### EXERCISE INPUT:

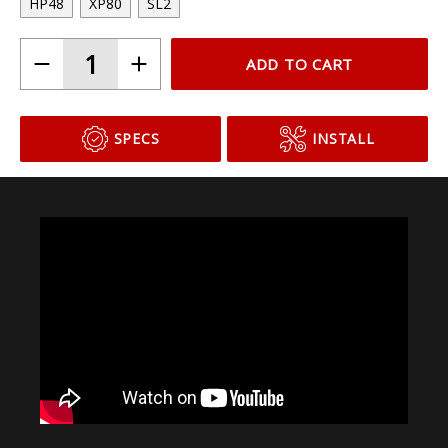
Choose Your Bulb Model
HP48
XP80
SL2
ADD TO CART
SPECS
INSTALL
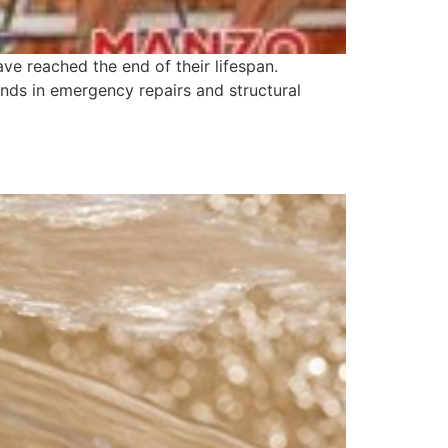
ve reached the end of their lifespan.
sands in emergency repairs and structural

### EXERCISE INSTRUCTIONS:
Rewrite the text of the data with "Bulb" replaced by "Lamp" and everything else unchanged. Leave the pictures out.

### ANSWER FOR THE TASK:
Choose Your Lamp Model
HP48
XP80
SL2
ADD TO CART
SPECS
INSTALL
ve reached the end of their lifespan.
sands in emergency repairs and structural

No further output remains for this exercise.